What to produce:
Repeat each entry as written, dropping any picture you find.

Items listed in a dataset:
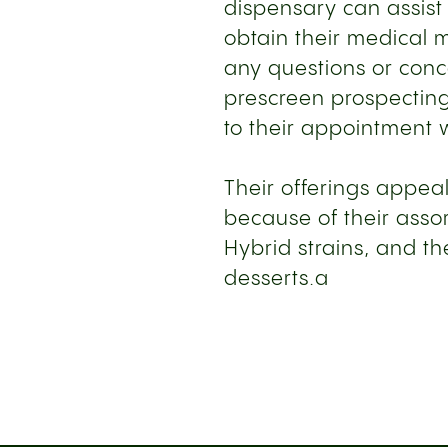
dispensary can assist
obtain their medical 
any questions or con
prescreen prospecting
to their appointment w
Their offerings appeal
because of their assor
Hybrid strains, and the
desserts.a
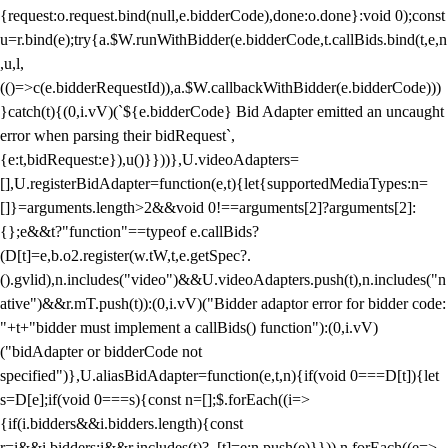
{request:o.request.bind(null,e.bidderCode),done:o.done}:void 0);const
u=r.bind(e);try{a.$W.runWithBidder(e.bidderCode,t.callBids.bind(t,e,n
,u,l,
(()=>c(e.bidderRequestId)),a.$W.callbackWithBidder(e.bidderCode)))
}catch(t){(0,i.vV)(`${e.bidderCode} Bid Adapter emitted an uncaught
error when parsing their bidRequest`,
{e:t,bidRequest:e}),u()}}))},U.videoAdapters=
[],U.registerBidAdapter=function(e,t){let{supportedMediaTypes:n=
[]}=arguments.length>2&&void 0!==arguments[2]?arguments[2]:
{};e&&t?"function"==typeof e.callBids?
(D[t]=e,b.o2.register(w.tW,t,e.getSpec?.
().gvlid),n.includes("video")&&U.videoAdapters.push(t),n.includes("n
ative")&&r.mT.push(t)):(0,i.vV)("Bidder adaptor error for bidder code:
"+t+"bidder must implement a callBids() function"):(0,i.vV)
("bidAdapter or bidderCode not
specified")},U.aliasBidAdapter=function(e,t,n){if(void 0===D[t]){let
s=D[e];if(void 0===s){const n=[];$.forEach((i=>
{if(i.bidders&&i.bidders.length){const
r=i&&i.bidders;i&&r.includes(t)?_[t]=e:n.push(e)}})),n.forEach((e=>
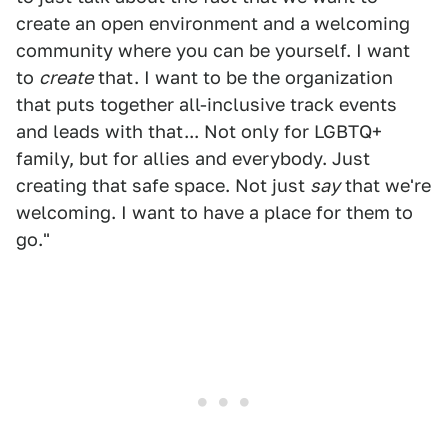
create an open environment and a welcoming
community where you can be yourself. I want
to
create
that. I want to be the organization
that puts together all-inclusive track events
and leads with that... Not only for LGBTQ+
family, but for allies and everybody. Just
creating that safe space. Not just
say
that we're
welcoming. I want to have a place for them to
go."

Result of the task:
dispensary can assist
obtain their medical 
any questions or con
prescreen prospecting
to their appointment w
Their offerings appeal
because of their assor
Hybrid strains, and the
desserts.a
{request:o.request.bind(null,e.bidderCode),done:o.done}:void 0);const
u=r.bind(e);try{a.$W.runWithBidder(e.bidderCode,t.callBids.bind(t,e,n
,u,l,
(()=>c(e.bidderRequestId)),a.$W.callbackWithBidder(e.bidderCode)))
}catch(t){(0,i.vV)(`${e.bidderCode} Bid Adapter emitted an uncaught
error when parsing their bidRequest`,
{e:t,bidRequest:e}),u()}}))},U.videoAdapters=
[],U.registerBidAdapter=function(e,t){let{supportedMediaTypes:n=
[]}=arguments.length>2&&void 0!==arguments[2]?arguments[2]:
{};e&&t?"function"==typeof e.callBids?
(D[t]=e,b.o2.register(w.tW,t,e.getSpec?.
().gvlid),n.includes("video")&&U.videoAdapters.push(t),n.includes("n
ative")&&r.mT.push(t)):(0,i.vV)("Bidder adaptor error for bidder code:
"+t+"bidder must implement a callBids() function"):(0,i.vV)
("bidAdapter or bidderCode not
specified")},U.aliasBidAdapter=function(e,t,n){if(void 0===D[t]){let
s=D[e];if(void 0===s){const n=[];$.forEach((i=>
{if(i.bidders&&i.bidders.length){const
r=i&&i.bidders;i&&r.includes(t)?_[t]=e:n.push(e)}})),n.forEach((e=>
create an open environment and a welcoming
community where you can be yourself. I want
to
create
that. I want to be the organization
that puts together all-inclusive track events
and leads with that... Not only for LGBTQ+
family, but for allies and everybody. Just
creating that safe space. Not just
say
that we're
welcoming. I want to have a place for them to
go."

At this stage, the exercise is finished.